> _Problem description_
Can you reproduce each of the items below word for word?
______________________________
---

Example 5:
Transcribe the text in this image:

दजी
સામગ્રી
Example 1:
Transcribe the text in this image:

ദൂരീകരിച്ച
______________________________
> _Response to this exercise_
---

Example 5:
Transcribe the text in this image:

दजी
સામગ્રી
Example 1:
Transcribe the text in this image:

ദൂരീകരിച്ച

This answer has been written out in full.